Attorneys are scrambling to get better figures on Mountaire’s wastewater history, on which even Mountaire claims to not have concrete figures.

The lawyers’ goal is not to destroy Mountaire, they said, since it’s still a major employer and economic driver in Sussex County’s agricultural industry.

Mountaire has also been contacting residents to offer deeper wells or water filtration systems. Some residents were baffled to find that Mountaire had delivered bottled water to their homes, without any kind of notification. But that’s just a “Band-Aid” over the problem, residents said.

One woman suggested suing DNREC, although attorneys said that’s a different kind of suit altogether. They said they preferred to work with DNREC to improve enforcement.

The attorneys haven’t decided to dive in with a class-action suit or other method. Federico said clients will not pay any fees in the meantime, but that attorneys would be paid out of any settlement funds.

“Frankly it’s a no-risk proposition,” he said.

There can be power in numbers, which is why attorneys are trying to line up as many clients as possible. Although Federico wouldn’t say how many clients have officially come on board, the partnership has met with “a dozen or more” people out of the “75 to 100” who have contacted them. In the meantime, those in attendance at the meeting were submitting contact information to the attorneys on Monday night.

“If we don’t stick together, we don’t have a chance.
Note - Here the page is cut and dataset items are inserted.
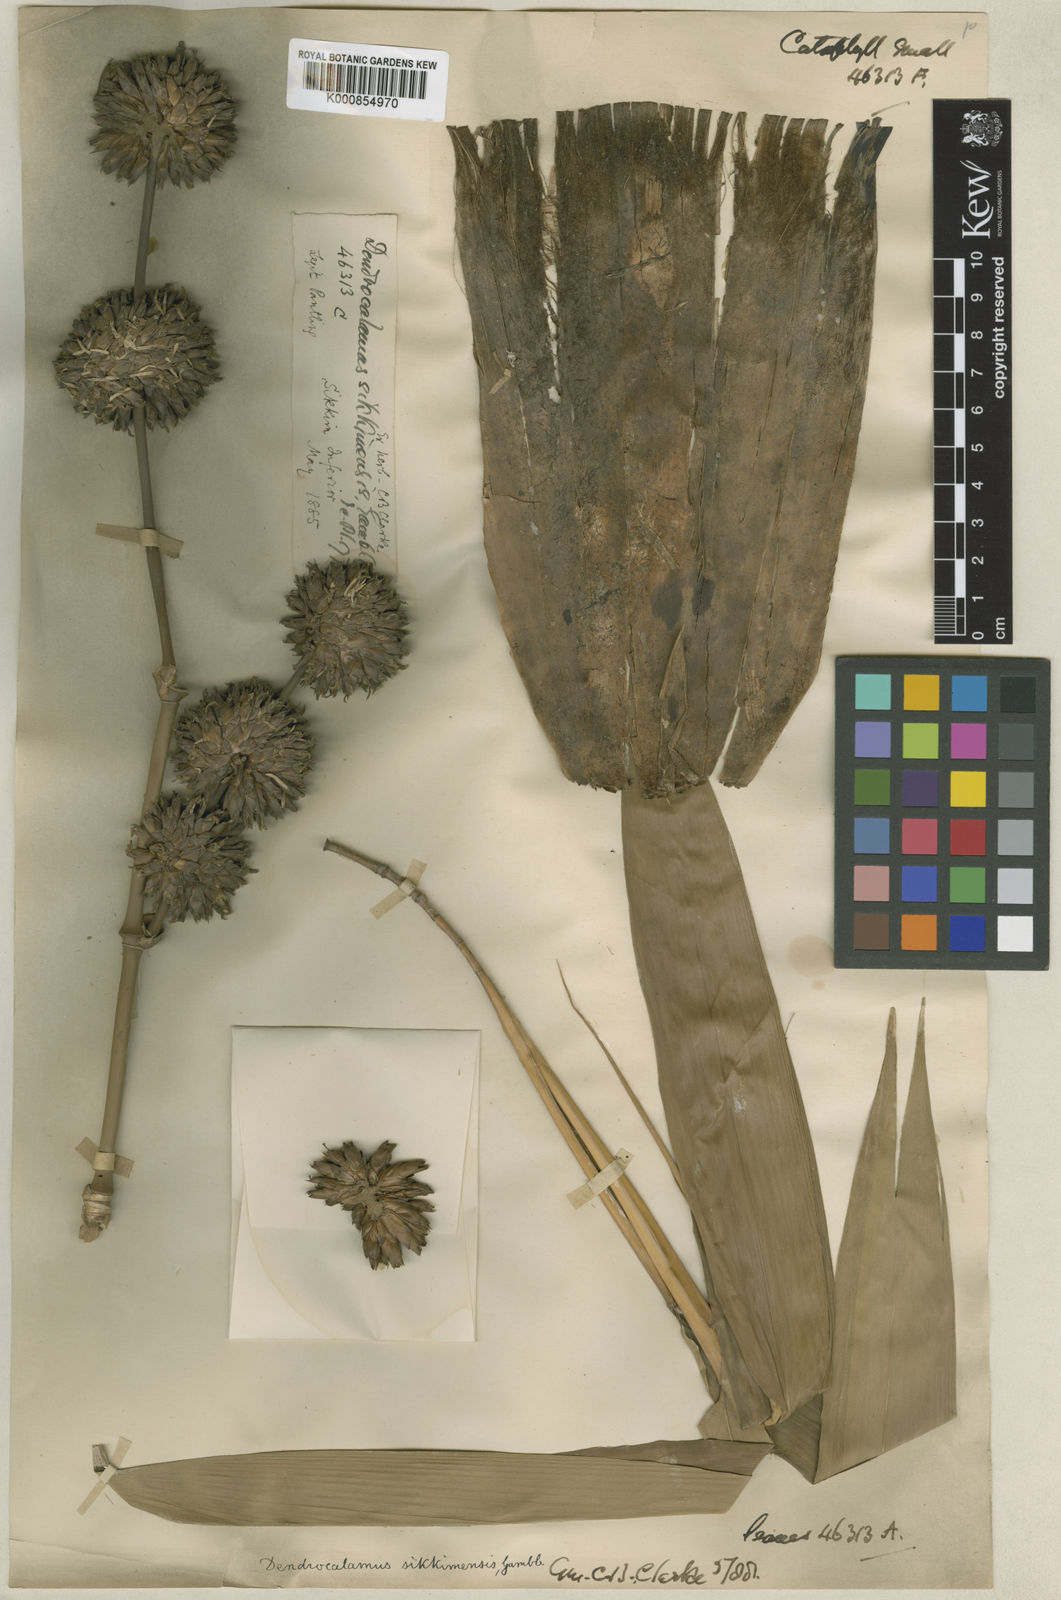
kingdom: Plantae
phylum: Tracheophyta
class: Liliopsida
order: Poales
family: Poaceae
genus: Dendrocalamus
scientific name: Dendrocalamus sikkimensis
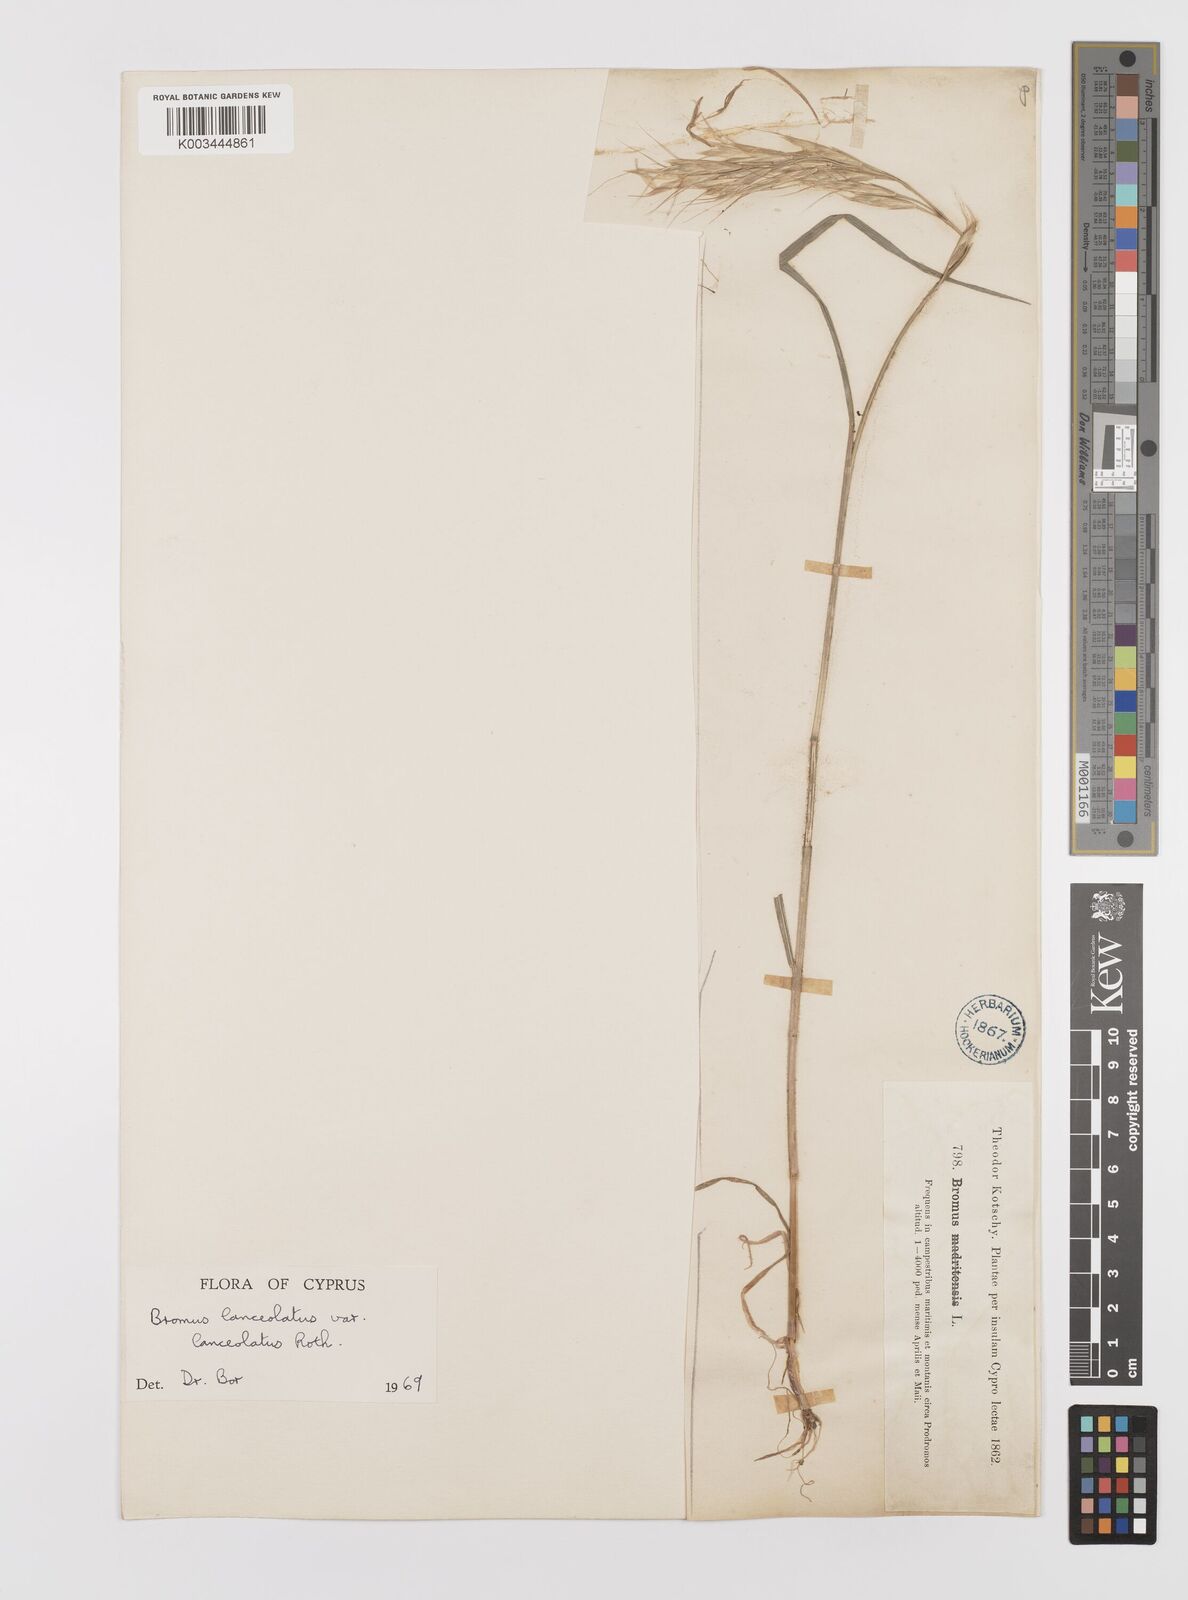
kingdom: Plantae
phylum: Tracheophyta
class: Liliopsida
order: Poales
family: Poaceae
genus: Bromus
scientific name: Bromus lanceolatus
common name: Mediterranean brome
They will eat us alive,” one resident said.

People interested in learning more can contact Baird, Mandalas and Brockstedt through www.mountairewaterpollution.com or www.bmbde.com or by calling (302) 645-2262.

Another Delaware law firm publicly began seeking clients just before Christmas. Jacobs & Crumplar P.A. have partnered with the law firm of Nidel & Nace PLLC to investigate well-water claims relating to Mountaire.